**Work required**
Your result will be the set of lines with "שיווקית", copied from the material below.

**Provided material**
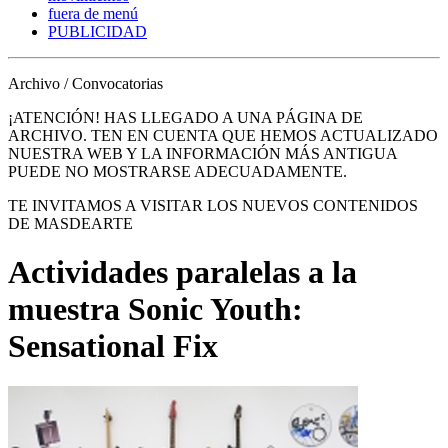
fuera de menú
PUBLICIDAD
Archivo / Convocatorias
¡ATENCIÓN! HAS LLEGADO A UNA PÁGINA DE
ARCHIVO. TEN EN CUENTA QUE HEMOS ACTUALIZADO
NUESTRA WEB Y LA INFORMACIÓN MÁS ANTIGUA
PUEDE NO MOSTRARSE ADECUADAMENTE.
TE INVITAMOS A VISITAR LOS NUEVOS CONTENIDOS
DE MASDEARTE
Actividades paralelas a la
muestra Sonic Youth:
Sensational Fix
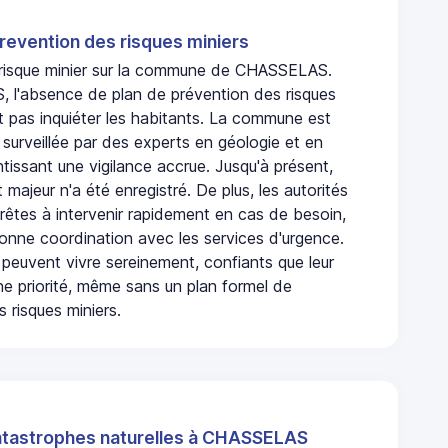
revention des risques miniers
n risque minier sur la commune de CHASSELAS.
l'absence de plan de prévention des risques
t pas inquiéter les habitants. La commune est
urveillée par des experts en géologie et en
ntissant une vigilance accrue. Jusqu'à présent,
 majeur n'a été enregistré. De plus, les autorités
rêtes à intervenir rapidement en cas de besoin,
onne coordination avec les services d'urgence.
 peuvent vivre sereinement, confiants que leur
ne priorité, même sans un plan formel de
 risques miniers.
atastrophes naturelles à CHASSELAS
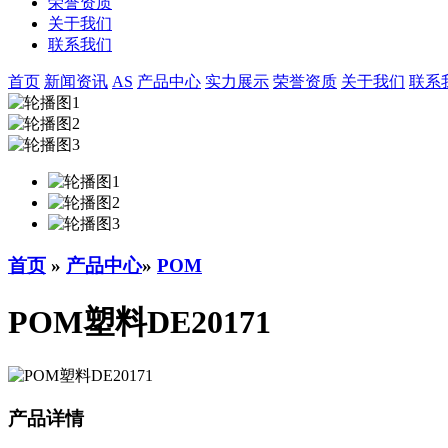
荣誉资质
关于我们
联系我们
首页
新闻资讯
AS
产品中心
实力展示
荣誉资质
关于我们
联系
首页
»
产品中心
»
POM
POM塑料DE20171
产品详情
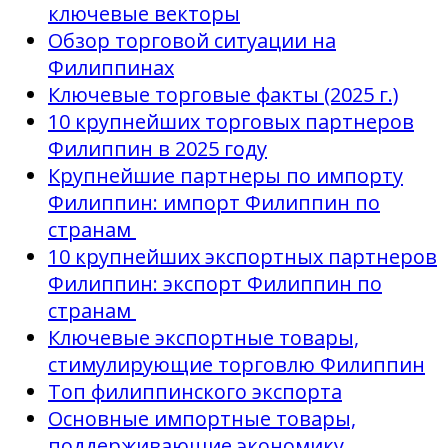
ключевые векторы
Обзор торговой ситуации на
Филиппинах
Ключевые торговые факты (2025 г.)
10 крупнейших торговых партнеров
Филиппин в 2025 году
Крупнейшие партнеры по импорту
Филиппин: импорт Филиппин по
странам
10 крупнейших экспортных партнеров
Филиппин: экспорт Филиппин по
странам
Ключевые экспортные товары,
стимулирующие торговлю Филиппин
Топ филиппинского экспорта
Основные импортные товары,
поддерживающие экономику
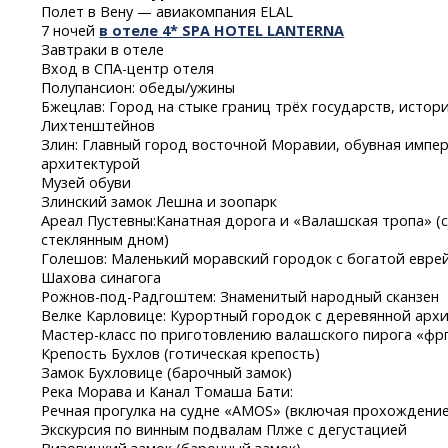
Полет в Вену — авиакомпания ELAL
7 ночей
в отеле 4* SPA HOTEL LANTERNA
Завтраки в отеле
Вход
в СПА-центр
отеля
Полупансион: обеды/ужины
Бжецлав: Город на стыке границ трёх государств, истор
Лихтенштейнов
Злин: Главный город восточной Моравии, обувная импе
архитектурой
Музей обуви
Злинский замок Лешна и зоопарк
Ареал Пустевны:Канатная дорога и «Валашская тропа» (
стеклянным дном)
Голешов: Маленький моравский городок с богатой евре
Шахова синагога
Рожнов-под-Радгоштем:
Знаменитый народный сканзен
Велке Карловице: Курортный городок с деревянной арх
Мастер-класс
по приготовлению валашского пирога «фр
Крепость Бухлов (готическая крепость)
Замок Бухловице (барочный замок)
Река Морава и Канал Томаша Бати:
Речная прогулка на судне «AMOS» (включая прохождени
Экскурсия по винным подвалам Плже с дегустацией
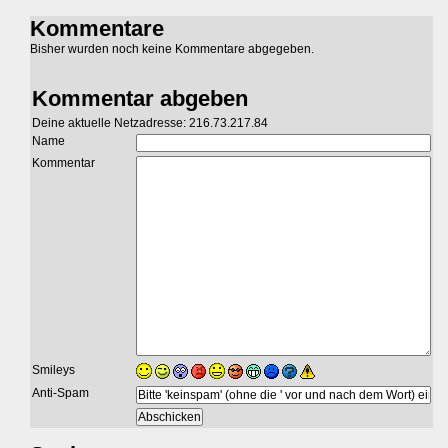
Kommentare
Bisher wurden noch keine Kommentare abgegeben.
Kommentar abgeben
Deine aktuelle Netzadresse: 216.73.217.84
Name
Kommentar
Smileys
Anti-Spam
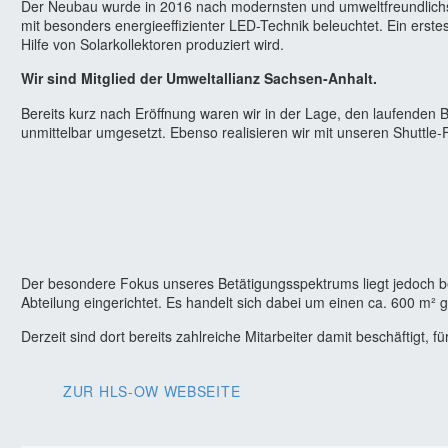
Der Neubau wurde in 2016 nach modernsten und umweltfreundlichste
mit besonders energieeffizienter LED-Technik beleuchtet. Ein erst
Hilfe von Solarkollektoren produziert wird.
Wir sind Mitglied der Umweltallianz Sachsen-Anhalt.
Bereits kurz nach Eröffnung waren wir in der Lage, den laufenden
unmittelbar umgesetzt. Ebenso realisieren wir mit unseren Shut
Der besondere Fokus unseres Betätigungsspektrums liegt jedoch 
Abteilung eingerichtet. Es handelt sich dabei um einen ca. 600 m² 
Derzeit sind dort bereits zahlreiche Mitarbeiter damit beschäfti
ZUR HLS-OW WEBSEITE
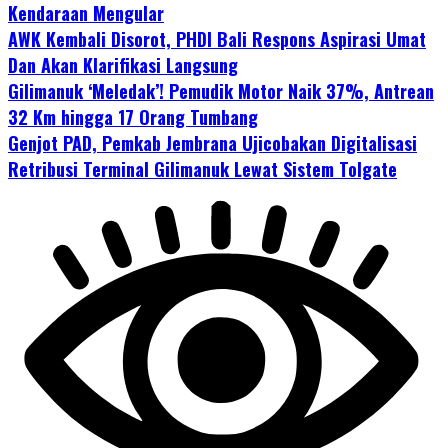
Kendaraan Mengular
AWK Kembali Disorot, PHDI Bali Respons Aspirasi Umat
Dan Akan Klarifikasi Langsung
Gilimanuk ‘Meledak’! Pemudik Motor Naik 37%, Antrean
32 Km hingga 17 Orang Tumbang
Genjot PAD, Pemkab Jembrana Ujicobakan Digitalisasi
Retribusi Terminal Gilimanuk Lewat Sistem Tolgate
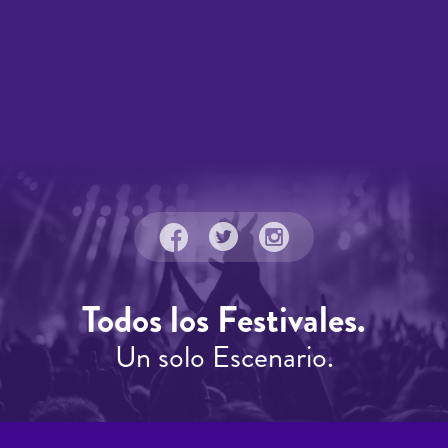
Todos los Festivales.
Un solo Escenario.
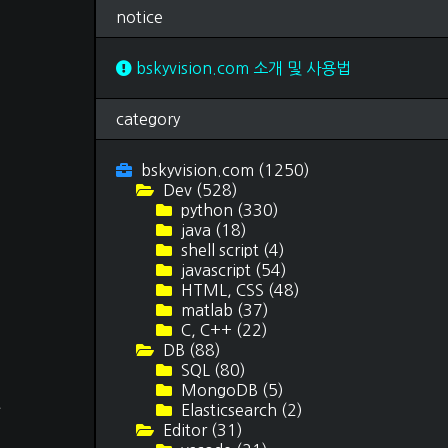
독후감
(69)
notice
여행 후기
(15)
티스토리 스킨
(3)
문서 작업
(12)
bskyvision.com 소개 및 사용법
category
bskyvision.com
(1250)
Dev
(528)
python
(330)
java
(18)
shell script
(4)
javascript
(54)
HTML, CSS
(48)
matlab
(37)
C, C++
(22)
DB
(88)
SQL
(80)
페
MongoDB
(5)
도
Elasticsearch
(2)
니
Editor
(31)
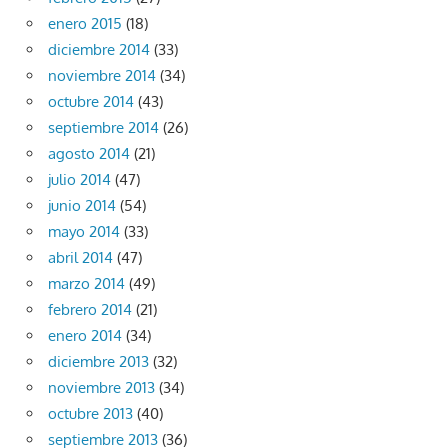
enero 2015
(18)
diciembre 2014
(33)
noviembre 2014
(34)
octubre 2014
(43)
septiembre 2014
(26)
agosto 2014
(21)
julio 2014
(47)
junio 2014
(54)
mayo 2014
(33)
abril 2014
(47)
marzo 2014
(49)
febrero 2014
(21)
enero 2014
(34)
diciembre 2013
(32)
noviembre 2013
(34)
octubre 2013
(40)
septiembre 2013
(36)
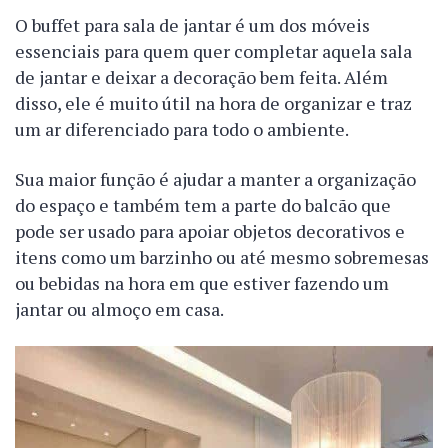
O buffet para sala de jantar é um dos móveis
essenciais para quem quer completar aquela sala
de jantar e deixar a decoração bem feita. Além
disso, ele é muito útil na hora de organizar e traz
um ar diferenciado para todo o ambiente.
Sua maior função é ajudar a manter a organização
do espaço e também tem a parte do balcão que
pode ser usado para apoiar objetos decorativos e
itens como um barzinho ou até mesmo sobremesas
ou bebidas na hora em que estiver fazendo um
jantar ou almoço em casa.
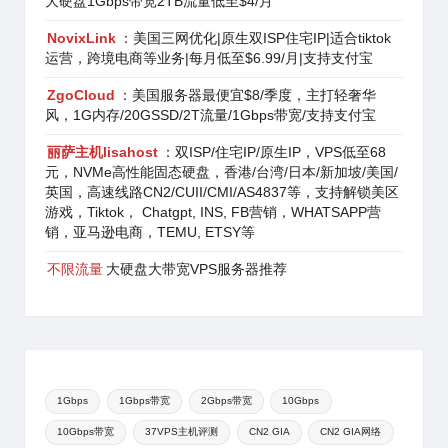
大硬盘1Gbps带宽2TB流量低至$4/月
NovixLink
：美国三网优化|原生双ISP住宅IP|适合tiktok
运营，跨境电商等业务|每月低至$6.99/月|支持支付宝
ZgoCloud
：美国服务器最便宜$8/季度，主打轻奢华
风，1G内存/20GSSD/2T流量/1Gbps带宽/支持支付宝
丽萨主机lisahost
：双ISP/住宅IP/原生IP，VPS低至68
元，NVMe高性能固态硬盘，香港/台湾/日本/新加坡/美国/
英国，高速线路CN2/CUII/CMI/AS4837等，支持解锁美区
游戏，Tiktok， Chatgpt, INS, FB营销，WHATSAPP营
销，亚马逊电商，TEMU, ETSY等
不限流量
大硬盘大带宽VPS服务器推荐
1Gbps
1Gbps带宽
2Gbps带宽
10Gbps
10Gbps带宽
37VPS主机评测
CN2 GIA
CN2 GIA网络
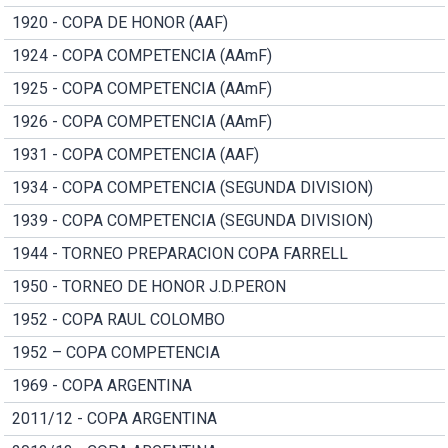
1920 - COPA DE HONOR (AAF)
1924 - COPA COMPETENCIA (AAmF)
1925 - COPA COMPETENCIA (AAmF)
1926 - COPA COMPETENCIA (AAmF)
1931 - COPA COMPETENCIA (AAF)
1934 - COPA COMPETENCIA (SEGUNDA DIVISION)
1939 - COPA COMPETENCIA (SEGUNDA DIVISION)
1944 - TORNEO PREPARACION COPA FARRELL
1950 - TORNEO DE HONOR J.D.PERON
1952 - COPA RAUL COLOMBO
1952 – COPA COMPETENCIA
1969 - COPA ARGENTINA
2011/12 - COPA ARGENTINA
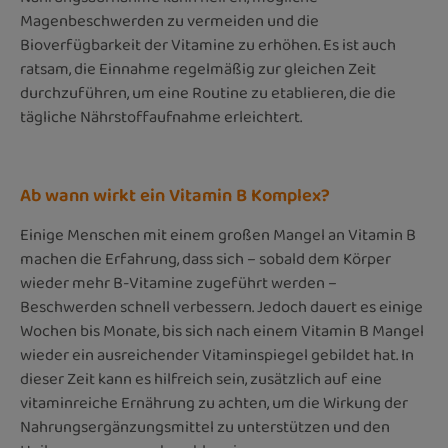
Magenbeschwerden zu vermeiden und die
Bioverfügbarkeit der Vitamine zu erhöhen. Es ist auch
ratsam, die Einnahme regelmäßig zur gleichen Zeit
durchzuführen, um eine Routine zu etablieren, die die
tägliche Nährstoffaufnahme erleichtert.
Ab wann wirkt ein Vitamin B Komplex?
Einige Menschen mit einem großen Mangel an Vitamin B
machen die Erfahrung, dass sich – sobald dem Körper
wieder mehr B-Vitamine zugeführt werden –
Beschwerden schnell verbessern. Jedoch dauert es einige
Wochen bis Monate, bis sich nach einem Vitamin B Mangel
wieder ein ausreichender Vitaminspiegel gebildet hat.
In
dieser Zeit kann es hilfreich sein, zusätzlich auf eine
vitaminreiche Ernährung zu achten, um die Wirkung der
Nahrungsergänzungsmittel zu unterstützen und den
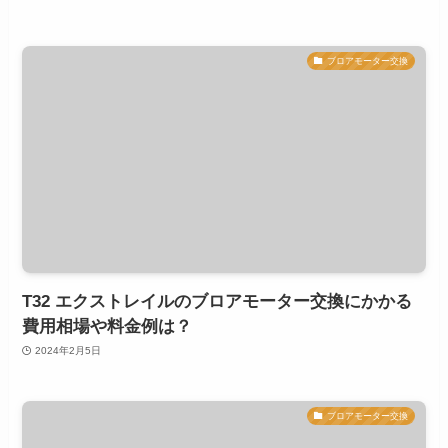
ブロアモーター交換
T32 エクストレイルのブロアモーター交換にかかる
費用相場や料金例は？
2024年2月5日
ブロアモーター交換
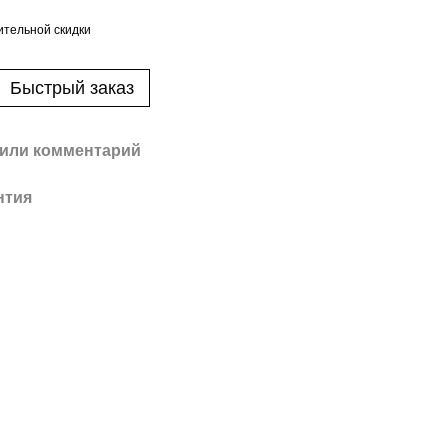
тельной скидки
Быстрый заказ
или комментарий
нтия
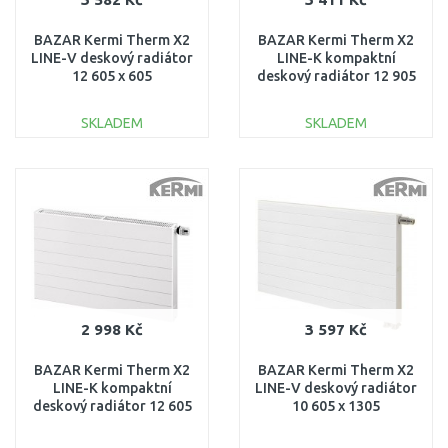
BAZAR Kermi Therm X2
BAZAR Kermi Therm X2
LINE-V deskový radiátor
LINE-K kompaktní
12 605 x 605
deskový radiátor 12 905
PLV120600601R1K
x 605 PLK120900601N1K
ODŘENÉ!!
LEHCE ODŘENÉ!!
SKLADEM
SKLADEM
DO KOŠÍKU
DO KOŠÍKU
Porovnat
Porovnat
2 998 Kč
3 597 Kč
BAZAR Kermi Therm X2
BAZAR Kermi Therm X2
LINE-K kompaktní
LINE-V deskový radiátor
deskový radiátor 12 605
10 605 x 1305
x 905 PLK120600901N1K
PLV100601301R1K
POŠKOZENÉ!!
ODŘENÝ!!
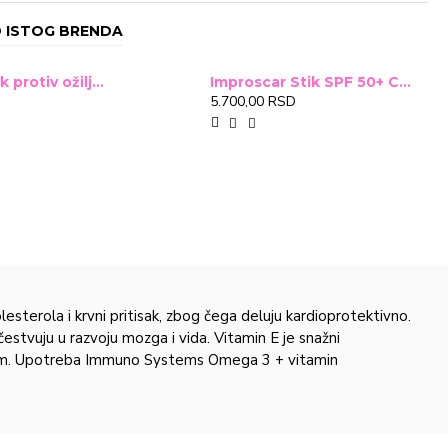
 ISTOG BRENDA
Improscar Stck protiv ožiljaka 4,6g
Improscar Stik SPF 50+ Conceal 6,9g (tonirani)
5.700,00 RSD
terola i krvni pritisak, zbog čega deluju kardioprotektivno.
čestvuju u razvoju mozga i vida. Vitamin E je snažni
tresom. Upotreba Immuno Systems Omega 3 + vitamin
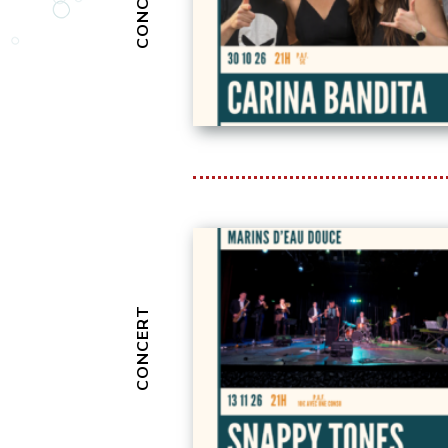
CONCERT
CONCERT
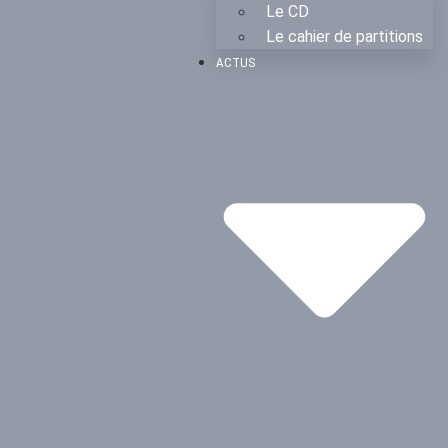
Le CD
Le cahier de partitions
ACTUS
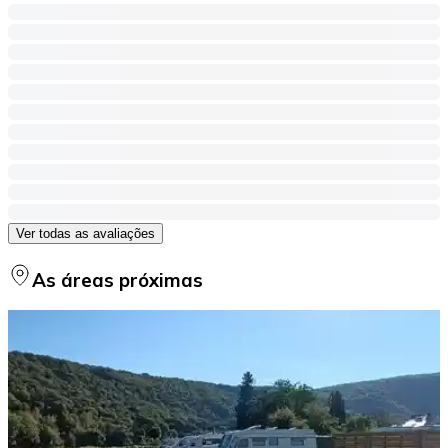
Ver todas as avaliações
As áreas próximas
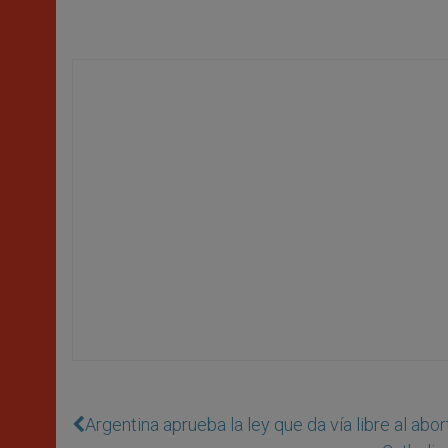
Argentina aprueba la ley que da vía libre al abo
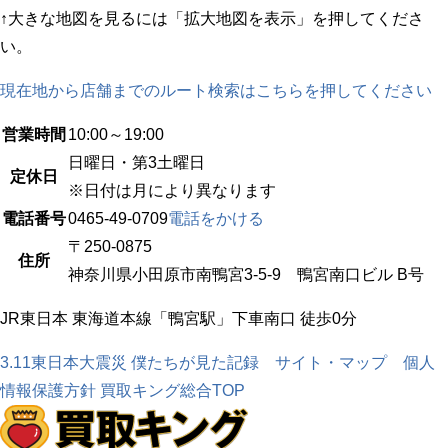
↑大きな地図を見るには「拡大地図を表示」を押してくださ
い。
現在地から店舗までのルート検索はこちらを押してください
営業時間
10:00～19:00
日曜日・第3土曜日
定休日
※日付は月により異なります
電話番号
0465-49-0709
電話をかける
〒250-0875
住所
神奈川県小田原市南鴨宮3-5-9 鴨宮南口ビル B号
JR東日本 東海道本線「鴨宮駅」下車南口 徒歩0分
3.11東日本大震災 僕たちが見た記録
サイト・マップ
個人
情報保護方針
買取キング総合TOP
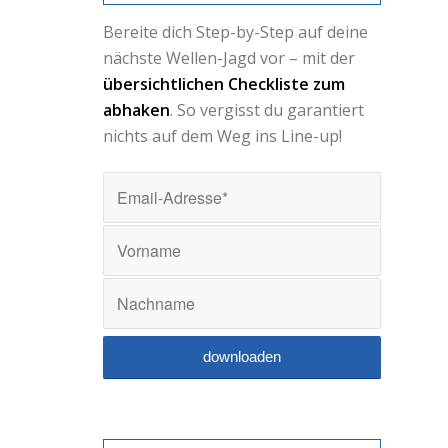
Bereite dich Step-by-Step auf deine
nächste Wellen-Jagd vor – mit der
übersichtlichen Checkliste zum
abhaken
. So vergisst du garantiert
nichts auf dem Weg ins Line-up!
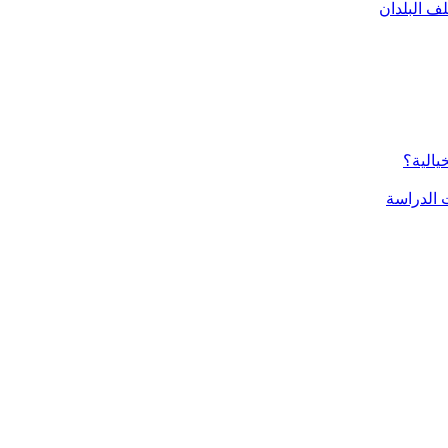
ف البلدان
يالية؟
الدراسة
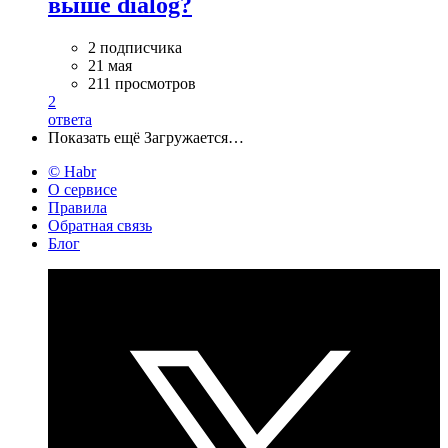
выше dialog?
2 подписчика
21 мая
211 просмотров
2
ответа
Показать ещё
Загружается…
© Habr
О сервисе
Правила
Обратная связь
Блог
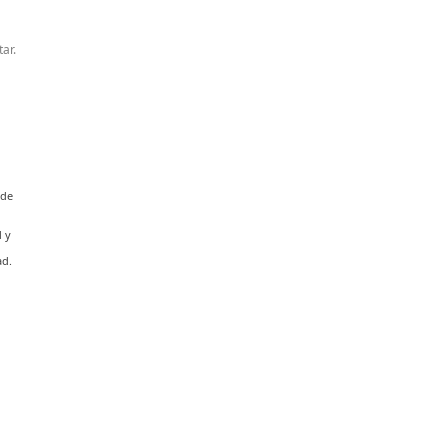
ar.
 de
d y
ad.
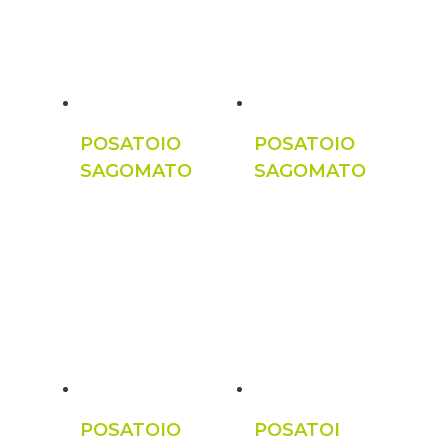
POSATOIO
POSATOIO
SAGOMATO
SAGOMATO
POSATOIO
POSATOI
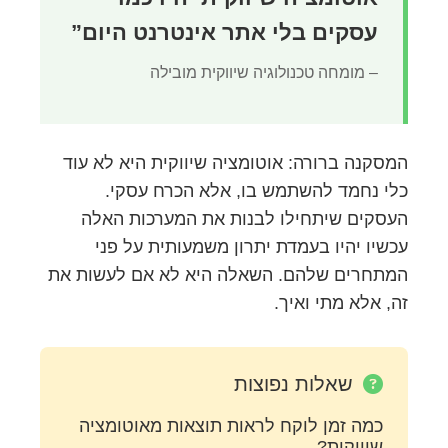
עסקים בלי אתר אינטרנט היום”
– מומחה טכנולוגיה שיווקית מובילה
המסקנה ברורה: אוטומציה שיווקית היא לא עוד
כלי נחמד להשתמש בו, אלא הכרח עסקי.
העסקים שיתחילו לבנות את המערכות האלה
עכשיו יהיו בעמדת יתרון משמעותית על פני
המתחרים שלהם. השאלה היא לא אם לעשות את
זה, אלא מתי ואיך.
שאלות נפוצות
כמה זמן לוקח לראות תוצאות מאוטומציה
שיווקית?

**The completed task**
– מומחה טכנולוגיה שיווקית מובילה
המסקנה ברורה: אוטומציה שיווקית היא לא עוד
שיווקית?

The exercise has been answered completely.